Mr Rocke, 84, adds: "We have survived the years as they have rolled along … You can have your blues, but you have to get over that."
And while their long marriage is very rare, a new Australian Bureau of Statistics report, released yesterday, has shown that people are staying married longer.
The report, Divorces Australia, found that the national divorce rate had dropped, for the fifth year in a row, by 1024, or 2 per cent, from 52,399 in 2005 to 51,375 in 2006.
The number of divorces in 2006 represented the fifth drop since a high of 55,330 in 2001. There was a 2.4 per cent decrease in 2002, with the decline in the number of divorces slowing each year to 2005.
Divorces in 2006 represented a decline on the number granted in 1996 (52,466), but a difference of more than 10,000 divorces to the 1986 figure of 39,417.

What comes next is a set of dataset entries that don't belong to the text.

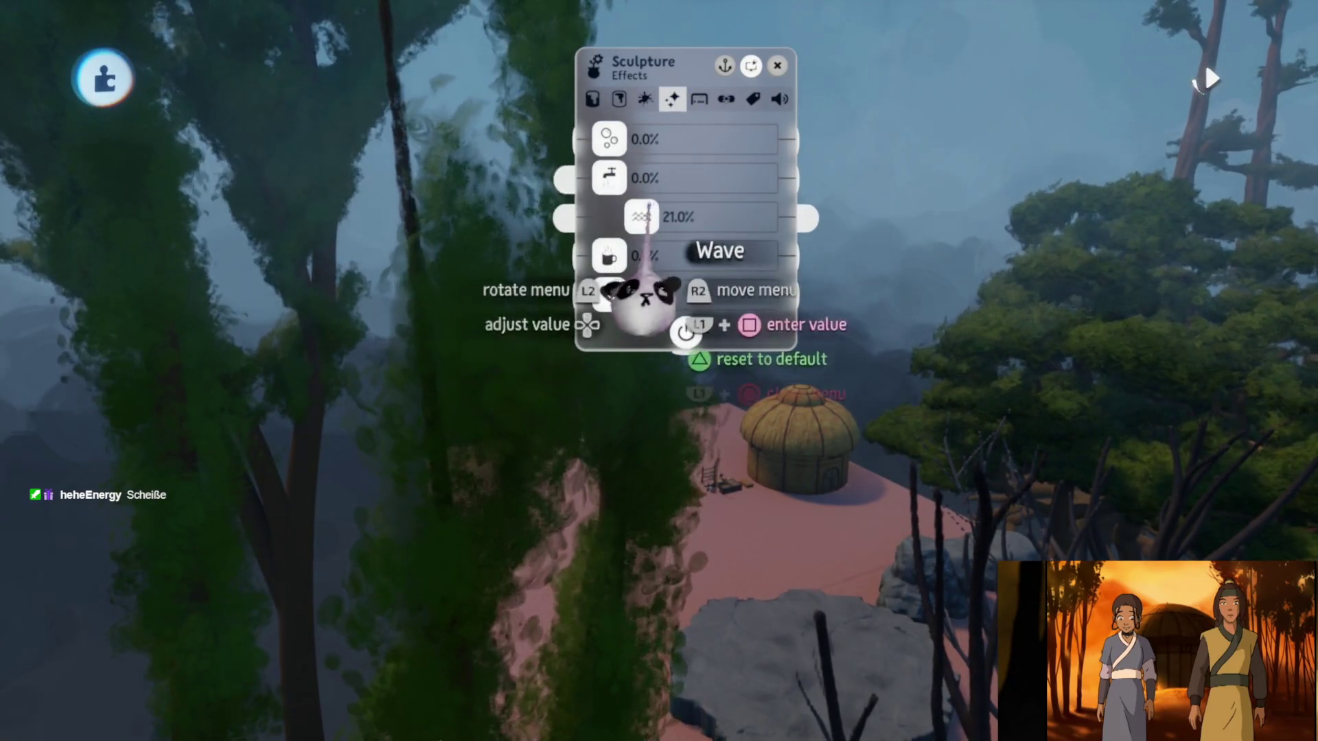
{"action": "left_click_drag", "start_coordinate": [609, 294], "coordinate": [626, 293]}
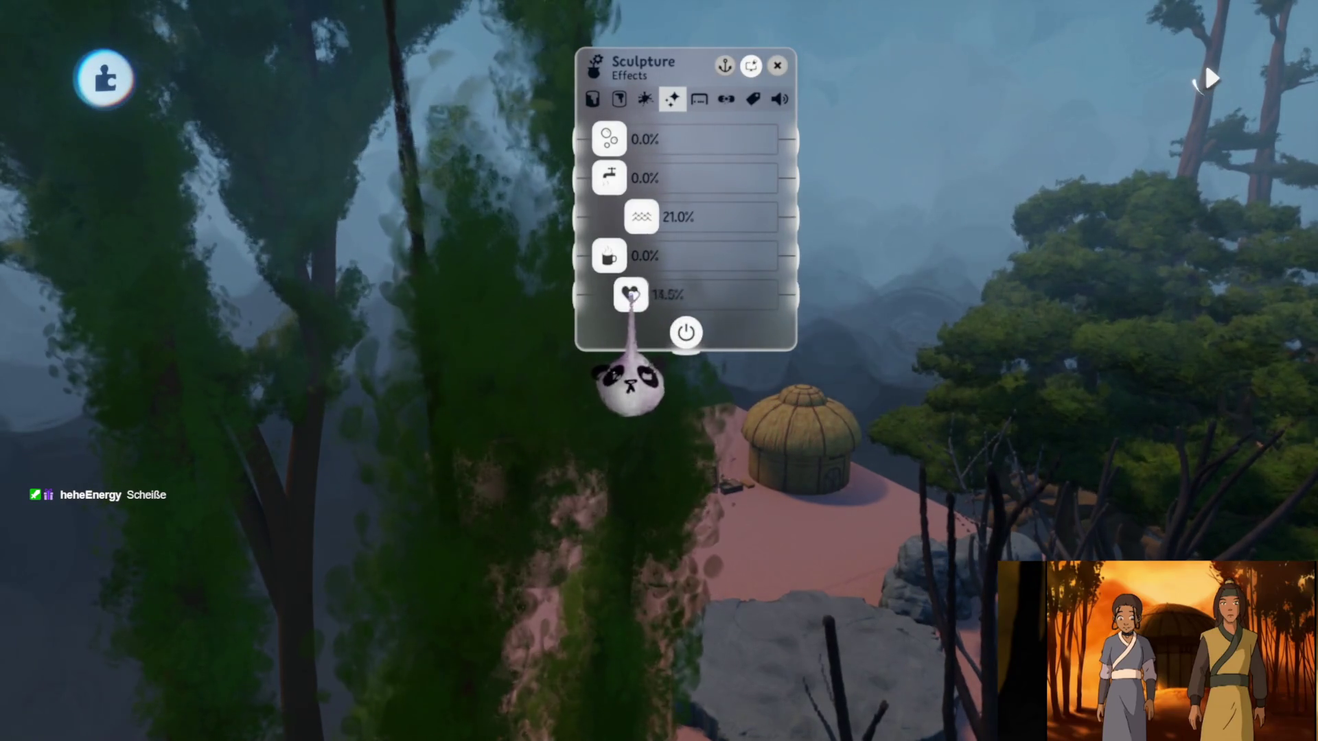
{"action": "key", "text": "Escape"}
Pull back to view the platform and choose a rounded shape to stamp
{"action": "mouse_move", "coordinate": [611, 299]}
{"action": "middle_mouse_down"}
{"action": "mouse_move", "coordinate": [605, 340]}
{"action": "mouse_move", "coordinate": [605, 299]}
{"action": "mouse_move", "coordinate": [608, 319]}
{"action": "mouse_move", "coordinate": [572, 365]}
{"action": "mouse_move", "coordinate": [660, 371]}
{"action": "middle_mouse_up"}
{"action": "key", "text": "Tab"}
{"action": "left_click", "coordinate": [465, 149]}
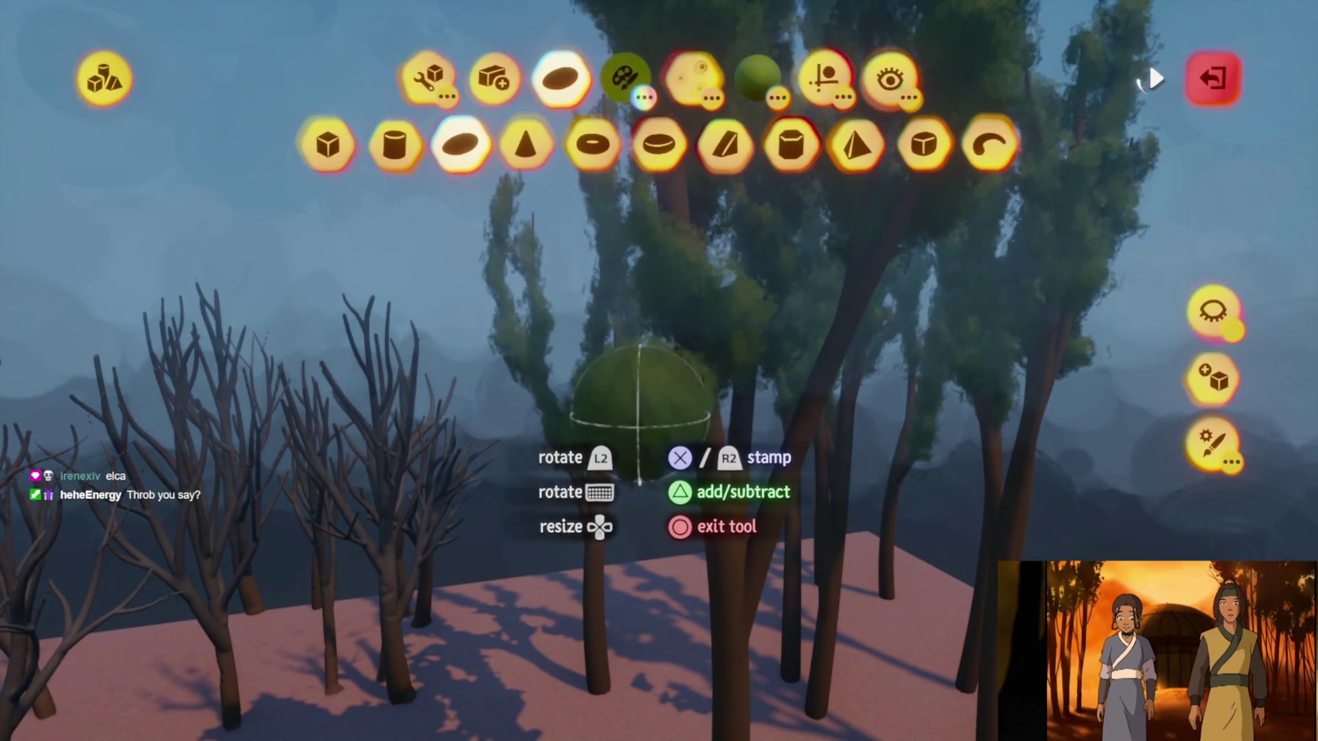
Stamp a sphere and a green foliage blob among the trees to fill the canopy
{"action": "middle_click_drag", "start_coordinate": [641, 410], "coordinate": [669, 412]}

La Trobe University's Professor David de Vaus said the misconception that divorces were soaring was wrong. However, he added that divorce statistics failed to take into account de facto couples who do not get married but break up.
He said people were marrying later and with more relationship experience. "Those who are making the decision to marry on the whole are making much more considered and deliberate decisions."
Males aged 30-34 years had the highest divorce rate, 19.5 per cent per 1000 married males, while the lowest divorce rate (2.2 per cent per 1000 married males) was among males aged 65 years and over.
The highest divorce rate for females was among 25-29-year-olds at 20.4 per 1000 married females compared with 1.4 per cent for females aged 65 and over.